I use two-phase initialization only ever if it's hidden behind a wrapping class. If manually calling initialization functions would work, we'd still be programming in C and C++ with its constructors would never have been invented.
Depending on the situation, this may be a case where shared pointers don't add anything. They should be used anytime lifetime management is an issue. If the child objects lifetime is guaranteed to be shorter than that of the parent, I don't see a problem with using raw pointers.
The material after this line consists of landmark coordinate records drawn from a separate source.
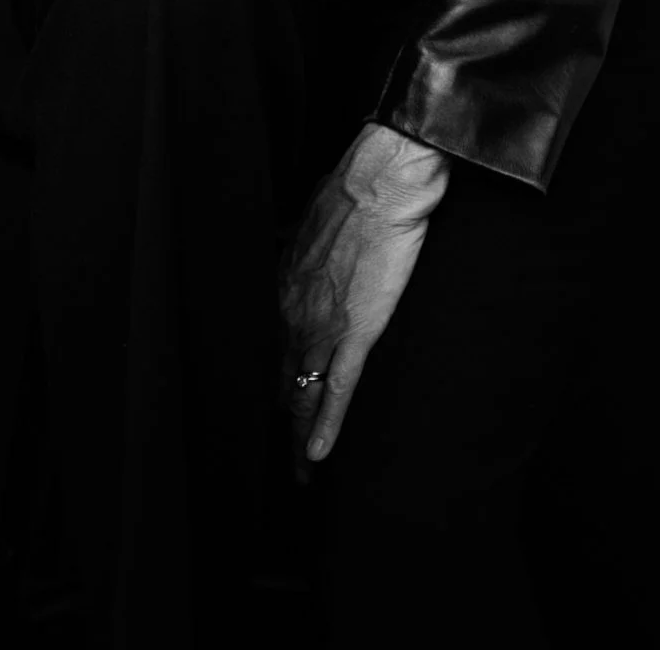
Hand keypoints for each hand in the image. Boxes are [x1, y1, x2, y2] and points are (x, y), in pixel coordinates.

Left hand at [278, 121, 449, 483]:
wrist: (380, 183)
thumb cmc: (356, 191)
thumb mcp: (318, 220)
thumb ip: (313, 243)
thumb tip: (317, 239)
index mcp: (287, 287)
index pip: (280, 349)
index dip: (283, 383)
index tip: (285, 408)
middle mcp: (294, 313)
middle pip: (284, 382)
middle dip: (284, 426)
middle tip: (288, 464)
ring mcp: (322, 326)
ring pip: (303, 396)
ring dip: (299, 441)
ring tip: (302, 477)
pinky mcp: (355, 332)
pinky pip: (336, 391)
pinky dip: (326, 428)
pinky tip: (317, 458)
For instance, if the parent creates and deletes the child objects (and no one else does), there is no question over who should delete the child objects.
KeithB has a really good point that I would like to extend (in a sense that is not related to the question, but that will not fit in a comment):
In the specific case of the relation of an object with its subobjects the lifetimes are guaranteed: the parent object will always outlive the child object. In this case the child (member) object does not share the ownership of the parent (containing) object, and a shared_ptr should not be used. It should not be used for semantic reasons (no shared ownership at all) nor for practical reasons: you can introduce all sorts of problems: memory leaks and incorrect deletions.
To ease discussion I will use P to refer to the parent object and C to refer to the child or contained object.
If P lifetime is externally handled with a shared_ptr, then adding another shared_ptr in C to refer to P will have the effect of creating a cycle. Once you have a cycle in memory managed by reference counting you most probably have a memory leak: when the last external shared_ptr that refers to P goes out of scope, the pointer in C is still alive, so the reference count for P does not reach 0 and the object is not released, even if it is no longer accessible.
If P is handled by a different pointer then when the pointer gets deleted it will call the P destructor, that will cascade into calling the C destructor. The reference count for P in the shared_ptr that C has will reach 0 and it will trigger a double deletion.
If P has automatic storage duration, when it's destructor gets called (the object goes out of scope or the containing object destructor is called) then the shared_ptr will trigger the deletion of a block of memory that was not new-ed.
The common solution is breaking cycles with weak_ptrs, so that the child object would not keep a shared_ptr to the parent, but rather a weak_ptr. At this stage the problem is the same: to create a weak_ptr the object must already be managed by a shared_ptr, which during construction cannot happen.
Consider using either a raw pointer (handling ownership of a resource through a pointer is unsafe, but here ownership is handled externally so that is not an issue) or even a reference (which also is telling other programmers that you trust the referred object P to outlive the referring object C)
A object that requires complex construction sounds like a job for a factory.
Define an interface or an abstract class, one that cannot be constructed, plus a free-function that, possibly with parameters, returns a pointer to the interface, but behinds the scenes takes care of the complexity.
You have to think of design in terms of what the end user of your class has to do.
Do you really need to use the shared_ptr in this case? Can the child just have a pointer? After all, it's the child object, so it's owned by the parent, so couldn't it just have a normal pointer to it's parent?